O governo federal está em fase de estudos para definir a remuneração das instituições financeiras no modelo de split payment, mecanismo central para a operacionalização da reforma tributária. A proposta em análise sugere o pagamento de R$ 0,39 por operação, valor que tem gerado intensos debates técnicos e alertas por parte da Controladoria-Geral da União (CGU).
Entenda o impacto do split payment para as instituições financeiras
O split payment consiste na liquidação direta do tributo no ato da transação financeira, garantindo que o valor correspondente ao imposto seja recolhido automaticamente aos cofres públicos. Para que esse sistema funcione com fluidez, a participação ativa dos bancos é indispensável. O valor de R$ 0,39, contudo, é visto por especialistas como um ponto crítico para a sustentabilidade financeira do sistema e para a viabilidade operacional do setor bancário frente aos novos tributos (IBS e CBS).

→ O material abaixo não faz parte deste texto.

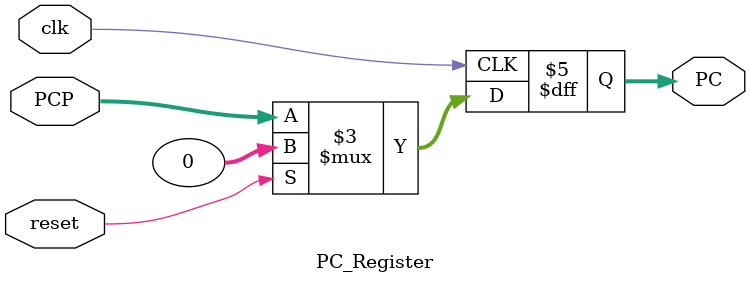
<source format=sv>
module PC_Register(input logic clk,reset,
						 input logic [31:0] PCP,
						 output logic [31:0] PC);

	always_ff @(posedge clk)
		begin
			if(reset)
				PC <= 0;
			else
				PC <= PCP;
		end
		
endmodule

</source>
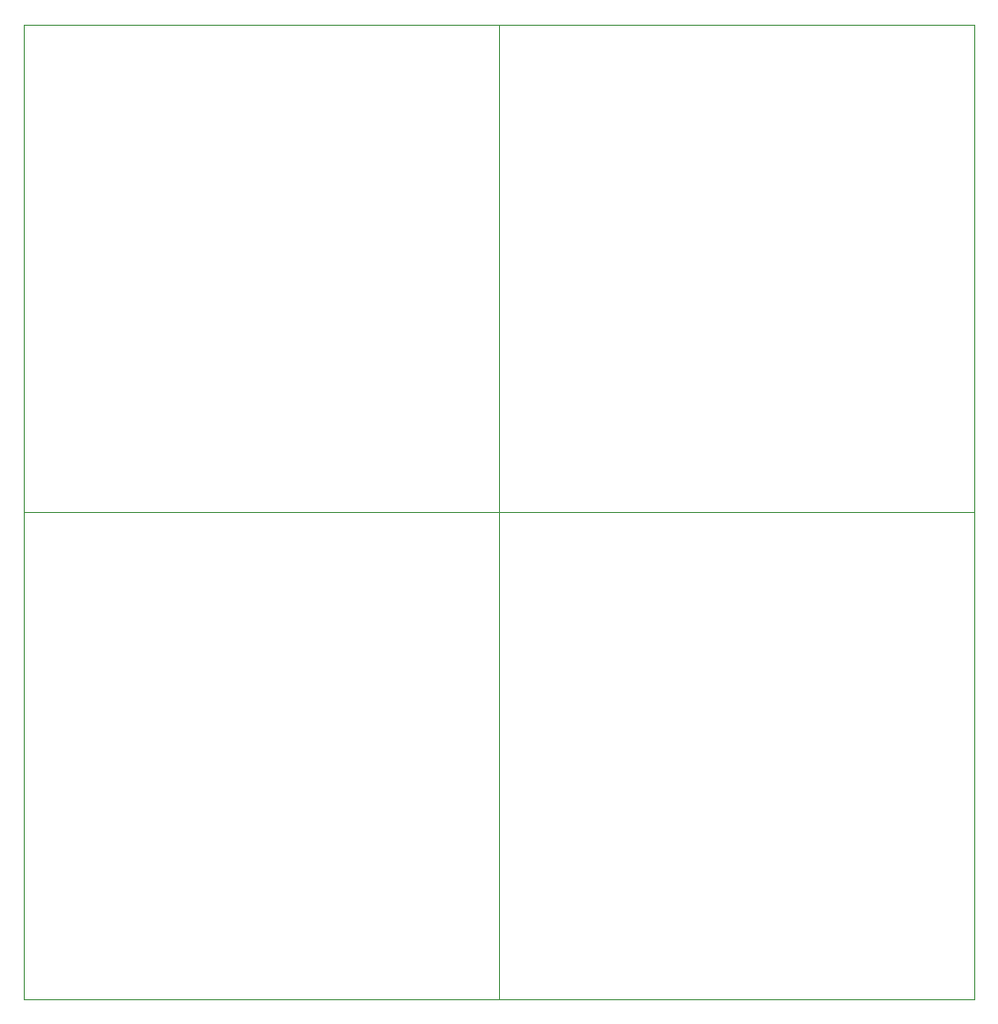
<source format=gm1>
G04 #@! TF.GenerationSoftware,KiCad,Pcbnew,(5.1.10)-1*
G04 #@! TF.CreationDate,2021-08-11T14:43:19-03:00*
G04 #@! TF.ProjectId,BQ25505,42513235-3530-4352-9e6b-696361645f70,rev?*
G04 #@! TF.SameCoordinates,Original*
G04 #@! TF.FileFunction,Profile,NP*
%FSLAX46Y46*%
G04 Gerber Fmt 4.6, Leading zero omitted, Abs format (unit mm)*
G04 Created by KiCad (PCBNEW (5.1.10)-1) date 2021-08-11 14:43:19*
%MOMM*%
%LPD*%
G01*
G04 APERTURE LIST*
G04 #@! TA.AperFunction,Profile*
%ADD10C,0.050000*%
G04 #@! TD*
G04 APERTURE END LIST*
D10*
X234950000Y-169422000D02*
X234950000Y-127766000D01*
X234950000Y-127762000D02*
X234950000Y-86106000D01*
X194310000Y-169422000D02*
X194310000Y-127766000D01*
X194310000Y-169168000D02*
X194310000Y-169422000D01*
X194310000Y-127508000D02*
X194310000Y-127762000D01*
X153670000Y-169168000D02*
X153670000Y-169422000D01*
X194310000Y-127766000D02*
X194310000Y-169168000D01*
X194310000Y-86106000D02*
X194310000Y-127508000D01*
X153670000Y-127766000D02*
X153670000Y-169168000D01*
X234950000Y-127766000D02*
X194310000Y-127766000D01*
X234950000Y-86106000D02*
X194310000Y-86106000D01*
X194310000Y-127766000D02*
X153670000Y-127766000D01*
X194310000Y-169422000D02*
X234950000Y-169422000D01*
X194310000Y-127762000D02*
X234950000Y-127762000D01*
X153670000Y-169422000D02*
X194310000Y-169422000D01*
X153670000Y-127508000D02*
X153670000Y-127762000D01*
X153670000Y-86106000D02*
X153670000Y-127508000D01*
X194310000Y-86106000D02*
X153670000Y-86106000D01*
X194310000Y-127762000D02*
X194310000Y-86106000D01*
X153670000Y-127762000D02*
X194310000Y-127762000D01*
M02*

</source>
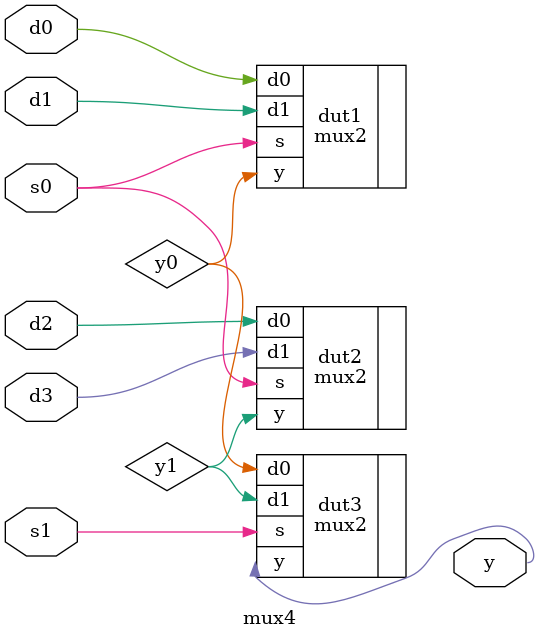
<source format=sv>
module mux4(input logic d0, d1, d2, d3,
			input logic s0, s1,
			output logic y);

	logic y0, y1;
	
	mux2 dut1(.d0(d0), .d1(d1), .s(s0), .y(y0));
	
	mux2 dut2(.d0(d2), .d1(d3), .s(s0), .y(y1));
	
	mux2 dut3(.d0(y0), .d1(y1), .s(s1), .y(y));

endmodule
</source>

CGU questiona cálculos e remuneração excessiva
A Controladoria-Geral da União (CGU) manifestou preocupação técnica quanto à metodologia utilizada pelo governo para chegar ao montante proposto. Segundo o órgão de controle, a remuneração pode superar os custos operacionais efetivamente incorridos pelas instituições. Entre os principais pontos levantados pela CGU, destacam-se:
- A possível falta de proporcionalidade entre o custo do serviço e a tarifa fixada.
- O risco de gerar um encargo elevado que poderia impactar o consumidor final.
- A necessidade de maior transparência nos custos computacionais e operacionais para a implementação do split payment.
Barreiras legais ao modelo proposto
Além das dúvidas sobre a razoabilidade dos valores, a CGU alertou que o modelo atualmente aventado encontra obstáculos na legislação vigente. A conformidade jurídica é um dos maiores desafios para a implementação plena do sistema de pagamentos da reforma tributária. O órgão enfatizou que:
- Modelos que garantam margens de lucro elevadas sem contrapartida de eficiência podem ser contestados judicialmente.
- A legislação atual veda mecanismos que configurem aumento injustificado de encargos operacionais sob pretexto de adequação tecnológica.
- O governo deve reavaliar a modelagem para assegurar que a taxa não viole princípios da modicidade tarifária.
Próximos passos para a definição da tarifa
O debate permanece aberto e exige uma articulação refinada entre o Ministério da Fazenda, o Banco Central e os órgãos de controle. O impacto prático dessa definição será sentido em larga escala pelo setor varejista e pelo sistema financeiro nacional. A expectativa é que, nas próximas etapas de negociação, novos estudos sejam apresentados para alinhar a remuneração das instituições ao que o mercado considera uma margem técnica compatível, garantindo segurança jurídica e eficácia na arrecadação do futuro sistema tributário.